Let’s pause for a second and point out the obvious: illegal immigrants can’t legally get driver’s licenses in Kentucky. That’s not up for debate. But according to whistleblower Melissa Moorman — a former clerk at a licensing facility working for a government contractor — some temp agency workers decided that pesky thing called law didn’t apply to them. Allegedly, they were handing out licenses like Halloween candy… using her login, no less. Because apparently, stealing your coworker’s credentials and committing fraud on a government system is just another day on the job now?

Moorman says she reported it immediately — and was fired for doing the right thing. Yep. Fired. Nothing says “thanks for your integrity” like a pink slip. The ones who were actually committing the fraud were let go eventually, but only after how many thousands of licenses were handed out illegally? The Kentucky Transportation Cabinet admitted they revoked 1,985 credentials. That’s just what they caught. How many slipped through the cracks and are still floating around out there?
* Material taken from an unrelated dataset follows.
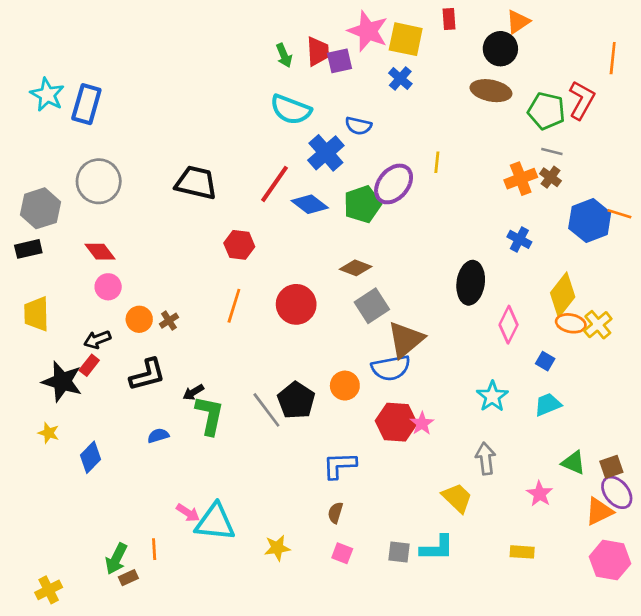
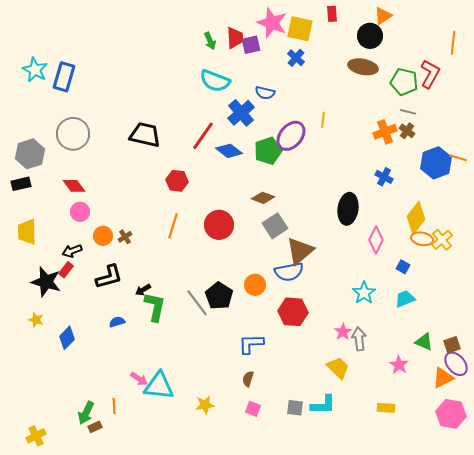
pink star: (422, 423) -> (343, 332), moved

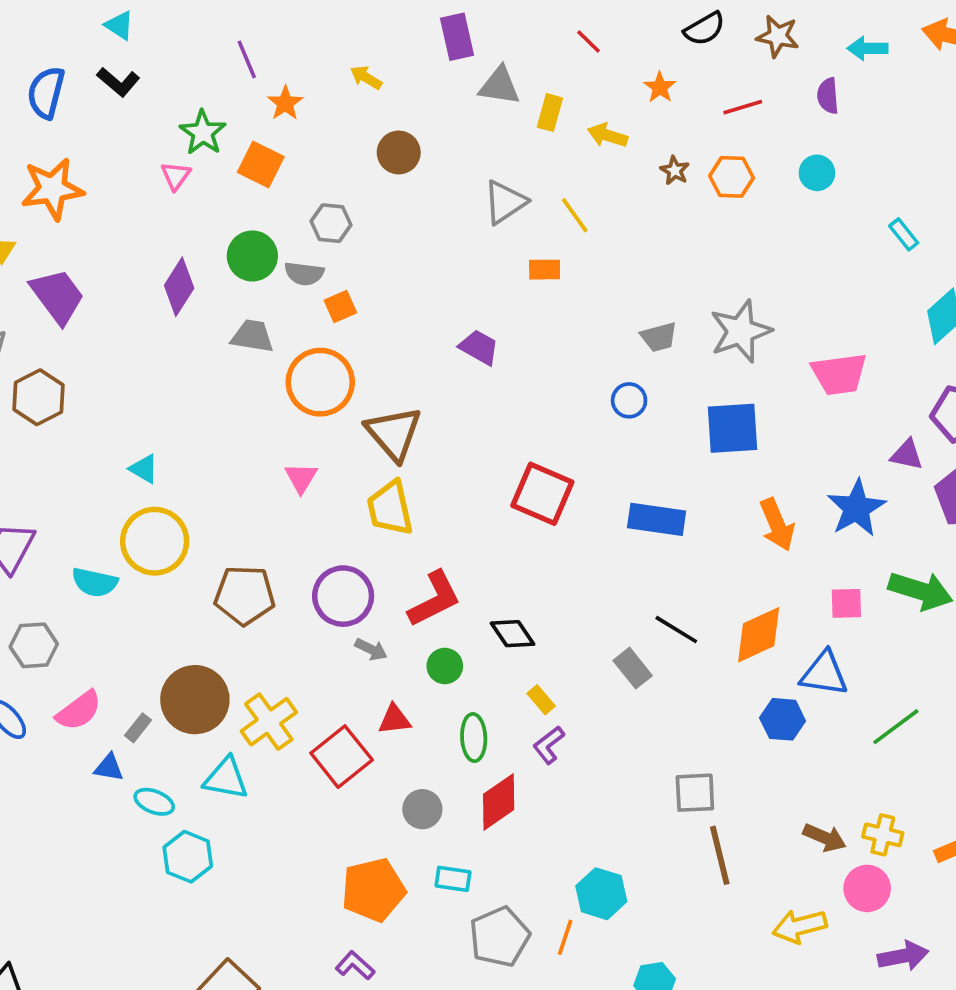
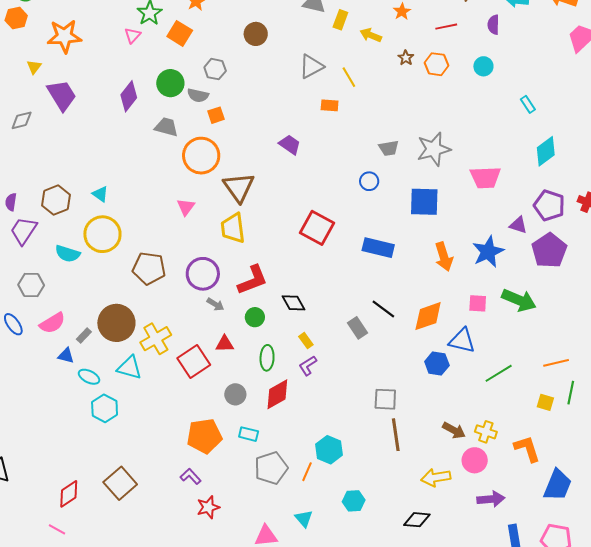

This whole mess is exactly what happens when enforcement is lax and accountability is optional. Former Kentucky Attorney General Daniel Cameron didn’t hold back. He laid it out: under President Biden, the laws have been ignored, the borders have been trampled, and now the rot is showing up in places like Louisville. You don’t need a new law when you’ve got one that works just fine — you need leaders with a backbone who are willing to enforce the laws already on the books. Wild idea, right?

Cameron called it out clearly: this isn’t a paperwork issue, this is a fundamental breakdown in law and order. And he’s right. You’ve got rogue employees bypassing Homeland Security checks, using fake documents, and giving driving privileges to people who, by law, shouldn’t even be eligible — all in a state that explicitly prohibits this. And the response from Governor Beshear’s office? Radio silence.
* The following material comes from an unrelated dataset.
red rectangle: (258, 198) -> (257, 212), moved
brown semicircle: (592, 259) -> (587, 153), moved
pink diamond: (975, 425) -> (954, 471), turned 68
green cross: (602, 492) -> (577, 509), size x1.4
Meanwhile, the Kentucky Transportation Cabinet is trying to clean up the mess, saying they revoked the fraudulent licenses and flagged them to fail at airports and traffic stops. Great — after the fact. The barn doors are wide open and now they’re chasing the horses.
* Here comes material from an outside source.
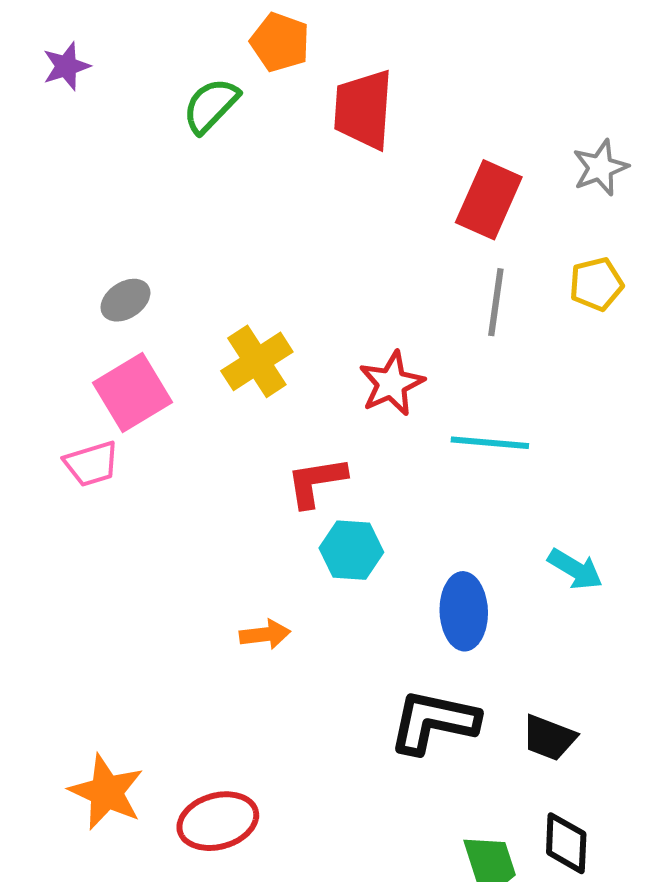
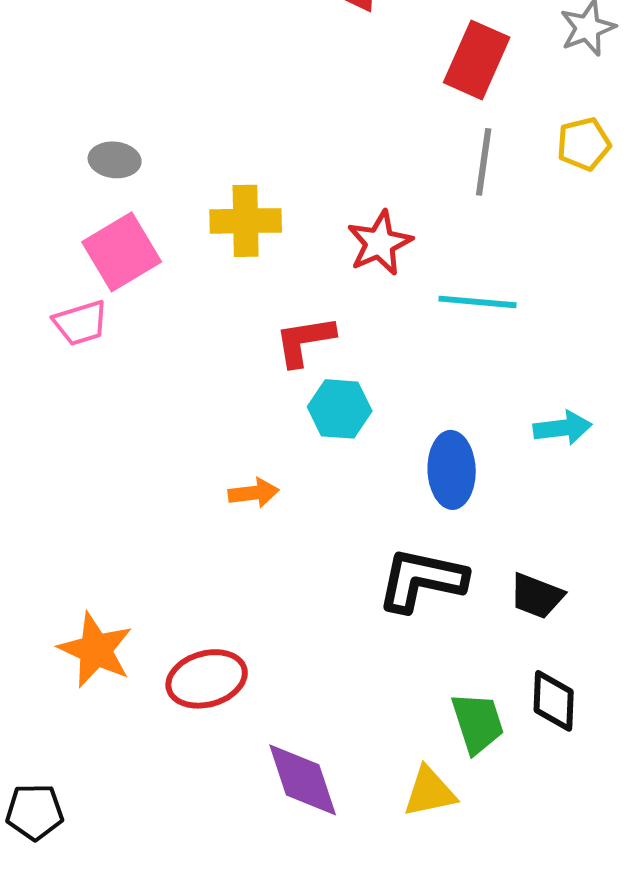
gray ellipse: (125, 300) -> (115, 160), turned 39
yellow cross: (257, 361) -> (246, 221), turned 32
cyan arrow: (575, 569) -> (563, 428), turned -38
And sure, the current AG Russell Coleman says an investigation is underway — and thank goodness for that — but the public deserves to know how a breakdown this big was allowed to fester for so long. Were there no internal audits? No ID verification safeguards that couldn’t be overridden with a coworker’s login? We’re talking about thousands of fake credentials being issued. That’s not a glitch. That’s a system failure.

Look, laws only matter if they’re enforced. And state-issued identification is the gateway to everything — from voting to boarding a plane. If you can buy a fake one for $200 and skip the test, what’s the point of having a legal process at all? Cameron is right to raise the alarm, and kudos to Moorman for having the guts to blow the whistle. She did her job. Now it’s time for state officials to do theirs.

Accountability isn’t optional, folks. Not in Kentucky. Not anywhere.